We may be an accident of history, but there is no question that Homo sapiens is the single most dominant species on Earth today. We arrived late on the evolutionary scene and at a time when the diversity of life on the planet was near its all-time high. And we arrived equipped with the capacity to devastate that diversity wherever human populations travelled. Blessed with reason and insight, we move toward the twenty-first century in a world of our own creation, an essentially artificial world in which (for some, at least) technology brings material comfort and leisure brings unprecedented artistic creation. So far, unfortunately, our reason and insight have not prevented us from collectively exploiting Earth's resources-biological and physical-in unprecedented ways.

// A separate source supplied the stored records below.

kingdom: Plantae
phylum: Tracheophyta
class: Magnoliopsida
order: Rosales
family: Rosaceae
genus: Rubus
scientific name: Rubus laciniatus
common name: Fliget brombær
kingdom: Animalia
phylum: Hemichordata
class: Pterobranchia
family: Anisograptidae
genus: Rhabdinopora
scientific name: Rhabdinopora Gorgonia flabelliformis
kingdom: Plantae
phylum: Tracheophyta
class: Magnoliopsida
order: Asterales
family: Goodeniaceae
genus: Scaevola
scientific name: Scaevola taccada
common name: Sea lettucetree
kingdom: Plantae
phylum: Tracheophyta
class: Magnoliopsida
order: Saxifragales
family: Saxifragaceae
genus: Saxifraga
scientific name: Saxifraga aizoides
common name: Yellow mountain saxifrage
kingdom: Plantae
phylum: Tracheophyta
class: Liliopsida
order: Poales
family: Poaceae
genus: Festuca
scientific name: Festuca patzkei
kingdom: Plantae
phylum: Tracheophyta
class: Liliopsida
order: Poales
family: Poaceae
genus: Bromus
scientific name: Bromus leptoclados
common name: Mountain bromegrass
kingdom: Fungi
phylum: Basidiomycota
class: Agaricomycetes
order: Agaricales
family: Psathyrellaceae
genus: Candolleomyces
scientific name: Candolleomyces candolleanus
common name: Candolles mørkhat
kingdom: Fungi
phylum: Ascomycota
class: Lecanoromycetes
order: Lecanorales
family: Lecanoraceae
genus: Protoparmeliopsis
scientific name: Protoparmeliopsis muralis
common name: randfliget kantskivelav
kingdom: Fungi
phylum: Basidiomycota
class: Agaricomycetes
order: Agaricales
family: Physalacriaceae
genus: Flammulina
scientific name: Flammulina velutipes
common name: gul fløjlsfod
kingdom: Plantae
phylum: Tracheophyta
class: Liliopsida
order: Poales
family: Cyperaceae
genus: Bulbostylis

Though I wrote a bit on an issue which is so complicated to solve, however, despite the gloomy outlook, there is a meaningful way forward and hope for the future, according to Ehrlich and his colleagues. "Avoiding a true sixth mass extinction will require rapid, greatly intensified efforts to conserve already threatened species, and to alleviate pressures on their populations, notably habitat loss, over-exploitation for economic gain and climate change".
We can either start to change our ways, or we can keep going the way we are, at least until the Anthropocene extinction claims one final species: Our Own.